# What you need to do
Recast the text lines from all rows as one JSON list of strings, one string per line, skipping blank lines. Leave the pictures out of the answer.

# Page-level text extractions
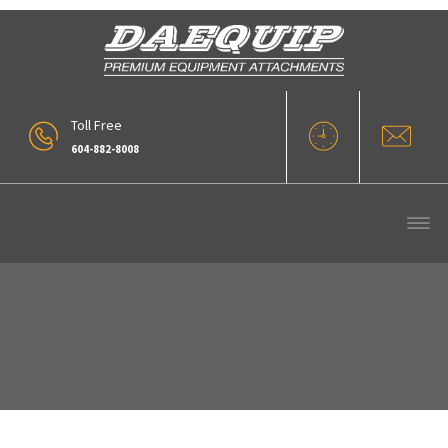
Toll Free
604-882-8008
20160713_153055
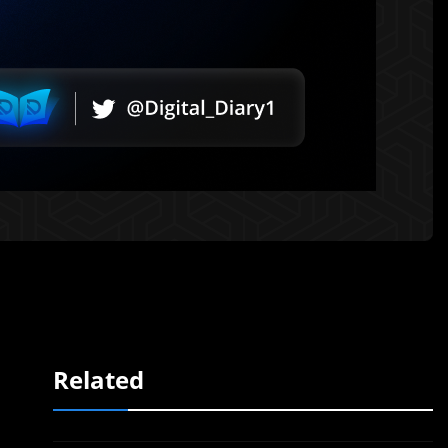
Related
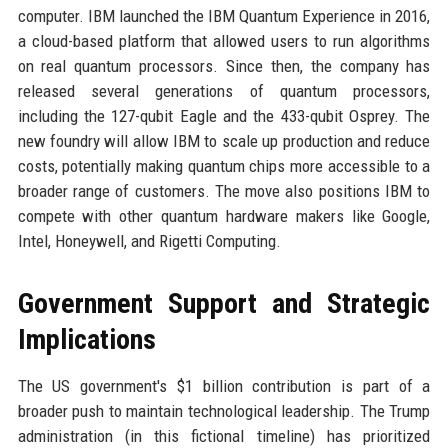
computer. IBM launched the IBM Quantum Experience in 2016,
a cloud-based platform that allowed users to run algorithms
on real quantum processors. Since then, the company has
released several generations of quantum processors,
including the 127-qubit Eagle and the 433-qubit Osprey. The
new foundry will allow IBM to scale up production and reduce
costs, potentially making quantum chips more accessible to a
broader range of customers. The move also positions IBM to
compete with other quantum hardware makers like Google,
Intel, Honeywell, and Rigetti Computing.
Government Support and Strategic
Implications
The US government's $1 billion contribution is part of a
broader push to maintain technological leadership. The Trump
administration (in this fictional timeline) has prioritized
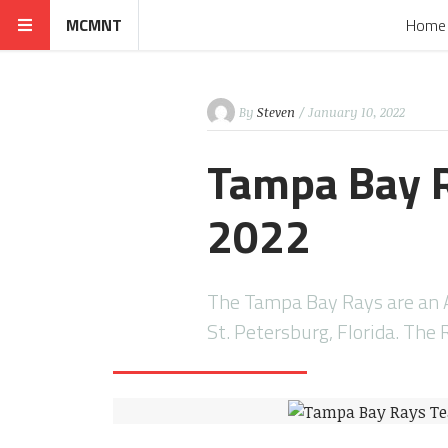
MCMNT
Home
By
Steven
/ January 10, 2022
Tampa Bay R
2022
The Tampa Bay Rays are an A
St. Petersburg, Florida. The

# Exercise output
[
  "Toll Free",
  "604-882-8008",
  "20160713_153055",
  "Related",
  "computer. IBM launched the IBM Quantum Experience in 2016,",
  "a cloud-based platform that allowed users to run algorithms",
  "on real quantum processors. Since then, the company has",
  "released several generations of quantum processors,",
  "including the 127-qubit Eagle and the 433-qubit Osprey. The",
  "new foundry will allow IBM to scale up production and reduce",
  "costs, potentially making quantum chips more accessible to a",
  "broader range of customers. The move also positions IBM to",
  "compete with other quantum hardware makers like Google,",
  "Intel, Honeywell, and Rigetti Computing.",
  "Government Support and Strategic",
  "Implications",
  "The US government's $1 billion contribution is part of a",
  "broader push to maintain technological leadership. The Trump",
  "administration (in this fictional timeline) has prioritized",
  "MCMNT",
  "Home",
  "By",
  "Steven",
  "/ January 10, 2022",
  "Tampa Bay R",
  "2022",
  "The Tampa Bay Rays are an A",
  "St. Petersburg, Florida. The"
]